Das zweite Ereignis datiert auf die späten 1970er Jahre, es gab jetzt den Begriff ‚Schlüsselnotdienst‘. Ich musste bei einem Nachbarn klingeln, um im ‚örtlichen‘ Branchenbuch der Deutschen Post nachzuschlagen und dann zu einer Telefonzelle gehen, um den Notdienst anzurufen. Das satte, verbindliche Geräusch der Wählscheiben habe ich immer geliebt. Keine halbe Stunde, da stand er vor meiner Tür. Die Ereignisse drei bis fünf erstrecken sich über meine Studentenzeit. Es war immer spät nachts, es war immer sehr teuer. Die Schlüsseldienste hatten ihre Leistungen jetzt nach der Betriebswirtschaftslehre segmentiert und stellten Anfahrt, Nachtzuschlag, Material und Lohnkosten in Rechnung. Ärger dominiert diese Ereignisse, auch Empörung. Wie brutal der Kapitalismus die Not der Menschen ausbeutet.
Das sechste Schlüsseldienstereignis ereilte mich im neuen Jahrtausend, es gab Google, iphones und hochwertige Sicherheitsschlösser, die natürlich nur für einen höheren Preis geöffnet werden können und hinterher unbrauchbar sind oder als unbrauchbar behauptet werden, so dass man ein neues Sicherheitsschloss erwerben muss. 800 Euro also. Obwohl ich die schnellste Preisvariante gewählt hatte, dauerte die Aktion fast drei Stunden: nicht aufgrund selbstverschuldeter Unpünktlichkeit, sondern wegen Stau. Das ist höhere Gewalt, am Preis ändert das nichts. Eindeutig ein Wut-Ereignis für mich.
Das letzte Ereignis fand in Italien statt, am Comer See, wo die Früchte der Zivilisation und archaische Instinkte im Gleichgewicht sind. Hier hat es zunächst einmal drei Stunden gedauert, bis ich einen Pronto Intervento erreicht hatte, der dann versprach zurückzurufen, was aber nicht geschah. Ich war gezwungen, insgesamt fünf Stunden lang dutzende Notdienste anzurufen, die noch nicht mal ans Telefon gegangen sind, obwohl sie für meinen Click bei Google ja zahlen müssen, egal ob sie ans Telefon gehen oder nicht. Dann endlich meldet sich ein freundlicher Mann mit griechischem Akzent, er nimmt beim dritten Klingeln ab und will in einer Stunde bei mir sein.
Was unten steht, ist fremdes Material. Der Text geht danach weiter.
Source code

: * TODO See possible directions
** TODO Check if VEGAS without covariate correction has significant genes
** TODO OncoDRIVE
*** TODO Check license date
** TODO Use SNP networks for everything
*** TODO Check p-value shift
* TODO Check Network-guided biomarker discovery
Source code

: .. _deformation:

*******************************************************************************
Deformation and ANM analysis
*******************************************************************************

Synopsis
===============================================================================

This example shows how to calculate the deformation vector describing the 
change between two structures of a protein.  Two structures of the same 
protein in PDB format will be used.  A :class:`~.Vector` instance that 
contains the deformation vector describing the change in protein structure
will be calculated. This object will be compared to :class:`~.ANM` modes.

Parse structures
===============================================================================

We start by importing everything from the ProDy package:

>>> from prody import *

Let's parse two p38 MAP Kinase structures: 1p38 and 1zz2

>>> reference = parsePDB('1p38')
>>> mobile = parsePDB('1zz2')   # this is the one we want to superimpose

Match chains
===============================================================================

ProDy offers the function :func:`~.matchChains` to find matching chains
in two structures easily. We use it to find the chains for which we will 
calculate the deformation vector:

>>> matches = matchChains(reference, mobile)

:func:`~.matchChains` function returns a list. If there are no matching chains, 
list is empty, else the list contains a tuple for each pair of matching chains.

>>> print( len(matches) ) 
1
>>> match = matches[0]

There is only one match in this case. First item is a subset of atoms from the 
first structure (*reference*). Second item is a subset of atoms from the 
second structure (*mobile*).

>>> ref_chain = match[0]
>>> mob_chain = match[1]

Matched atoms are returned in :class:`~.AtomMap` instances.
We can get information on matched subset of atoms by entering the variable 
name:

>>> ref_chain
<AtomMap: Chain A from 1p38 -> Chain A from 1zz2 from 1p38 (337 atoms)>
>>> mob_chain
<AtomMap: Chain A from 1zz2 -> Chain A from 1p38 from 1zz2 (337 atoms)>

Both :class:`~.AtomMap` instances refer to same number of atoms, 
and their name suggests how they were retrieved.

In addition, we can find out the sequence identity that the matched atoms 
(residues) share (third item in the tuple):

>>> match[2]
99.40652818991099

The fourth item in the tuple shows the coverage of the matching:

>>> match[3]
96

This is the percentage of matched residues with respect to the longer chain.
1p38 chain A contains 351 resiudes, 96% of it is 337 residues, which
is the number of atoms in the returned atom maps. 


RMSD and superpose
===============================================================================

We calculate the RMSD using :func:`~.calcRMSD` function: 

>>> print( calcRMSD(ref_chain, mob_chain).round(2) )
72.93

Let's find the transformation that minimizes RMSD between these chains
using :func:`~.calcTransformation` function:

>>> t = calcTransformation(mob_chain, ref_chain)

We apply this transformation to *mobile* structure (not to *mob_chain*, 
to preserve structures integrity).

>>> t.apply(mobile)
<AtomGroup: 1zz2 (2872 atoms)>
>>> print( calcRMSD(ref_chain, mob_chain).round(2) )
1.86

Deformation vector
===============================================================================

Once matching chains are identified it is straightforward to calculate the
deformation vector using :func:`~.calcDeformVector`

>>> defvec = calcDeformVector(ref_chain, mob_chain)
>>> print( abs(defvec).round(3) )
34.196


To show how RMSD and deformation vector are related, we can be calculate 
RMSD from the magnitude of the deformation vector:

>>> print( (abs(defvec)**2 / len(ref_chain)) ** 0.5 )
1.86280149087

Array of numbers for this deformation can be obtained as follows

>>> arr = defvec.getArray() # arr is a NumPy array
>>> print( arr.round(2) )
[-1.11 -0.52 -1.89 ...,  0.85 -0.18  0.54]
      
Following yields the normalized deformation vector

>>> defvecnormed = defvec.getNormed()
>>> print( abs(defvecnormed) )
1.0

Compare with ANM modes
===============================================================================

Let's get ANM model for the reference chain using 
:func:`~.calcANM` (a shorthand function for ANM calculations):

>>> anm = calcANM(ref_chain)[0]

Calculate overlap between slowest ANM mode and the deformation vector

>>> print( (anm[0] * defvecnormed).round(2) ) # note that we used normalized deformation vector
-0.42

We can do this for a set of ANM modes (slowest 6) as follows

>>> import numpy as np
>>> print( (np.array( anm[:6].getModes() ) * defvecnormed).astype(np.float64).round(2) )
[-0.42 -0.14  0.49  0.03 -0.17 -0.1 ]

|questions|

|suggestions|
Selbstverständlich hat er das nicht ganz geschafft, die Ora dauert immer länger als die Stunde. Aber er hat die Tür rasch geöffnet, ohne das Sicherheitsschloss zu beschädigen, ein ehrlicher Mann. Aber dann wird klar, er war auf dem Heimweg, unser Haus lag auf der Strecke, wir hatten sogar noch Glück mit insgesamt sieben Stunden Wartezeit. Immerhin Schicksal statt Kapitalismus. Schlüsseldienste sind wie Götter, sie zeigen sich oder zeigen sich nicht, sie zwingen uns ihre Launen auf, diktieren ihre Bedingungen. Wir aber stehen vor verschlossenen Türen und warten auf ein Zeichen, dann auf Erlösung.